Department of Chemistry and Technologies of Drugs, Laboratory of Food Chemistry, Sapienza University of Rome, P.le Aldo Moro 5, 00185 Rome, Italy.

Published: August 2021

Untargeted (NMR) and targeted (RP-HPLC-PDA-ESI-MS, RP-HPLC-FD) analytical methodologies were used to determine the bioactive components of 19 tea samples, characterized by different production processes (common tea and GABA tea), degrees of fermentation (green and oolong teas), and harvesting season (autumn and spring). The combination of NMR data and a multivariate statistical approach led to a statistical model able to discriminate between GABA and non-GABA teas and green and oolong teas.

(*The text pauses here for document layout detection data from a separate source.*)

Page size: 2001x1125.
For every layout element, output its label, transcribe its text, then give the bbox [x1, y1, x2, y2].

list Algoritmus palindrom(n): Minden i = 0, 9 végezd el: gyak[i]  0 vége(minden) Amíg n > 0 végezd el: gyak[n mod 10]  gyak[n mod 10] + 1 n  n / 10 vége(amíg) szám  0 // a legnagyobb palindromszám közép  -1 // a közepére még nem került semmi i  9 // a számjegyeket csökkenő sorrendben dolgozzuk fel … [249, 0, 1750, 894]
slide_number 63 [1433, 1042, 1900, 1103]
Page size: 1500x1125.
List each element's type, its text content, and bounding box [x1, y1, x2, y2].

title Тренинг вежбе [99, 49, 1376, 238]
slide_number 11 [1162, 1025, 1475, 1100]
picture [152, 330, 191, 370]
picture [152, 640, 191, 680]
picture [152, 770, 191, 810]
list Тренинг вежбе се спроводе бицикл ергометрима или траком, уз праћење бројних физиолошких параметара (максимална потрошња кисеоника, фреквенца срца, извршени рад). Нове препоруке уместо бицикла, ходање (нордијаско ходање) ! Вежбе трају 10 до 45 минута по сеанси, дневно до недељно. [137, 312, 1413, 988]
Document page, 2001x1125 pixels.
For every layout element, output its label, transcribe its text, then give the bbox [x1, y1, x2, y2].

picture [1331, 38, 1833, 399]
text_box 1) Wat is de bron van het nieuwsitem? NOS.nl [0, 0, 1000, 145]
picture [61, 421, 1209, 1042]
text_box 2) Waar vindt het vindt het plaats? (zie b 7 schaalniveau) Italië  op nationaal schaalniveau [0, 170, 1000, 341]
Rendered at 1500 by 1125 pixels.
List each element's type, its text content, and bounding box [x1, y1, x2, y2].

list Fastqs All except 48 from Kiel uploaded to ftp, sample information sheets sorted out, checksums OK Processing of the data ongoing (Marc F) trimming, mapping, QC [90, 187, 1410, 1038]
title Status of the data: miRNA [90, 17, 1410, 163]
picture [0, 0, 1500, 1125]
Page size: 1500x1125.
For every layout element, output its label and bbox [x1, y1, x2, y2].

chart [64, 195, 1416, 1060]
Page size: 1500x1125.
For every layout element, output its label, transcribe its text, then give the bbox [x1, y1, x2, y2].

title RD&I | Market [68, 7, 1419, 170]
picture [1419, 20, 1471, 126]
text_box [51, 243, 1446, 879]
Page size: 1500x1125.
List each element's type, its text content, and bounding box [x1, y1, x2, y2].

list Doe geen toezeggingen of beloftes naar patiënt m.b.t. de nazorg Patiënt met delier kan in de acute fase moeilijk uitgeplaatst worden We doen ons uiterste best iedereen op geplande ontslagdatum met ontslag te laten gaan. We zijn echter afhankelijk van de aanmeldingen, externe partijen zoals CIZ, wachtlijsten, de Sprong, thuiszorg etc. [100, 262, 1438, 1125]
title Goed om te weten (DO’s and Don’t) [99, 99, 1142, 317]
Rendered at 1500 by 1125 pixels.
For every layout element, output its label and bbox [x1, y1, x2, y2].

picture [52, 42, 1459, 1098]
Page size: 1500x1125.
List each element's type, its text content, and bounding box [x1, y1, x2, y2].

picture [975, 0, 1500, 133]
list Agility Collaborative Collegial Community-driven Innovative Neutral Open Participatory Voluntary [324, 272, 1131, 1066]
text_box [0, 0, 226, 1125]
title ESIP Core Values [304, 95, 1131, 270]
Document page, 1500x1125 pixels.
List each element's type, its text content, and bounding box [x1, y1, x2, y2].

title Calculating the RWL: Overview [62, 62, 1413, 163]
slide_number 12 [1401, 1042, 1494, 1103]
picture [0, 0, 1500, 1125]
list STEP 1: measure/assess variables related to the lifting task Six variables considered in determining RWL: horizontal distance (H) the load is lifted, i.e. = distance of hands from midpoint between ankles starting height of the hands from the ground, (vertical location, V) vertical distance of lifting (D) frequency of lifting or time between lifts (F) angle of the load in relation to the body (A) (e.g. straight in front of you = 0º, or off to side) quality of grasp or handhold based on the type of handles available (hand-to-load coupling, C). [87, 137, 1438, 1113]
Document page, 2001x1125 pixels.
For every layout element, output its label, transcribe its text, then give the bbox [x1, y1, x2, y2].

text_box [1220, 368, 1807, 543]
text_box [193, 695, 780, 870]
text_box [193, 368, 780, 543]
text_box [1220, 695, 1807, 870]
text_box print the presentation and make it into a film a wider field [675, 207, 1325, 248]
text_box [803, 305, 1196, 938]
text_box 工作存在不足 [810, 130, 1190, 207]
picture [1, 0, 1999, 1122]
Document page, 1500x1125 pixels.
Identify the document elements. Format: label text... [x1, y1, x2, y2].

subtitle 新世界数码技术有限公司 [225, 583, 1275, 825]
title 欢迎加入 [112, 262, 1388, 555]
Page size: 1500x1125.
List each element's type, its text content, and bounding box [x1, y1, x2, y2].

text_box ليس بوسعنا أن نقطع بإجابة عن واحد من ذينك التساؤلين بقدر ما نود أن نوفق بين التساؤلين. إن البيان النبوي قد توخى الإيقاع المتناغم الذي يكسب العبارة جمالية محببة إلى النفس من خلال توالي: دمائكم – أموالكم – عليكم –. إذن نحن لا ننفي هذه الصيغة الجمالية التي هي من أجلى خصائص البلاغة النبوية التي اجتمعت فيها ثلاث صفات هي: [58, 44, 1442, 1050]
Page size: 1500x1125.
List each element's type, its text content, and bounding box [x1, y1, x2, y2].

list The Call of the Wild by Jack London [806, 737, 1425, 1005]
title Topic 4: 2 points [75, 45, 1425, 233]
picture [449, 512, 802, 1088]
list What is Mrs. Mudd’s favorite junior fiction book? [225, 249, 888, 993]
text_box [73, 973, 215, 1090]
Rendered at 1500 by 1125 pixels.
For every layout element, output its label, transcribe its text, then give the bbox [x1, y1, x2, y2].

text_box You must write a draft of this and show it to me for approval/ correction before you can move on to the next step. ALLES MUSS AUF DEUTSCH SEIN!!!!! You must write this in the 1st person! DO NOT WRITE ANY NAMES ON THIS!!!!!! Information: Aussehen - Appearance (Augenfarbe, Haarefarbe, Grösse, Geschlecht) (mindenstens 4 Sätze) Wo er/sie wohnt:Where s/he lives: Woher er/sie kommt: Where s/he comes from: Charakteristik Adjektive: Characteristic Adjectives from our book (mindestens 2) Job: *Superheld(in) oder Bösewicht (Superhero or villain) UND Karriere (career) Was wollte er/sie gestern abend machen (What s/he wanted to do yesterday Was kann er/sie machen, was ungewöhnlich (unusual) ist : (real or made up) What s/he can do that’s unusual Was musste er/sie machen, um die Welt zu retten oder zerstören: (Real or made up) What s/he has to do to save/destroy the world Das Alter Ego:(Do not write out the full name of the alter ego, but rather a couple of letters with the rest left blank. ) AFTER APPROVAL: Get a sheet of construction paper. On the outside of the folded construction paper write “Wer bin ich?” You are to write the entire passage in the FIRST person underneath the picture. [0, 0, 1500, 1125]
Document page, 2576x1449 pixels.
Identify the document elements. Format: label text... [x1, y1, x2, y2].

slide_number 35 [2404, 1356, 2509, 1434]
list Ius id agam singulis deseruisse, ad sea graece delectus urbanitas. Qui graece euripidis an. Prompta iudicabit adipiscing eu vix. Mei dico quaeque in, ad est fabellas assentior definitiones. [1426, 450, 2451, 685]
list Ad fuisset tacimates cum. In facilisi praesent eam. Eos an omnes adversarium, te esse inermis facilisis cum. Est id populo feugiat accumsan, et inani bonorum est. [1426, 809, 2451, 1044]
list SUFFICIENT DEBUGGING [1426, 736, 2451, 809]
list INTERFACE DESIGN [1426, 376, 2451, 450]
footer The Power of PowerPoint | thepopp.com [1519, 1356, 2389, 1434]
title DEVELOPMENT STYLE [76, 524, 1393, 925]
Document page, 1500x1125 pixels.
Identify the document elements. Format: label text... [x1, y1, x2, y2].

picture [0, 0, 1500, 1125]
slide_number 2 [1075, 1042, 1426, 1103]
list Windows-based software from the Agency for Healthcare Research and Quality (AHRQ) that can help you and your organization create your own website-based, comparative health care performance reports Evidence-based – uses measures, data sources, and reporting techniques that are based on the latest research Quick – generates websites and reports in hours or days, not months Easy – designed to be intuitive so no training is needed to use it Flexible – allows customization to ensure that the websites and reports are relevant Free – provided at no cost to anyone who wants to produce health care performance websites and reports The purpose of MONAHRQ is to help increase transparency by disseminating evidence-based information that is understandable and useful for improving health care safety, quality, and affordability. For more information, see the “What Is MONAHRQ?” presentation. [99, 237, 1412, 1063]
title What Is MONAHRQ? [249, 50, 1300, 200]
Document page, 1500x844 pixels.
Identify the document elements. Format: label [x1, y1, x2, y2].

Targeted analyses showed that green and GABA green teas had similar polyphenol and caffeine contents, but the GABA level was higher in GABA green teas than in regular green tea samples. GABA oolong teas showed lower contents of polyphenols, caffeine, and amino acids, and a higher content of GABA, in comparison with non-GABA oolong teas. In conclusion, the results of this study suggest that the healthy properties of teas, especially GABA teas, have to be evaluated via comprehensive metabolic profiling rather than only the GABA content.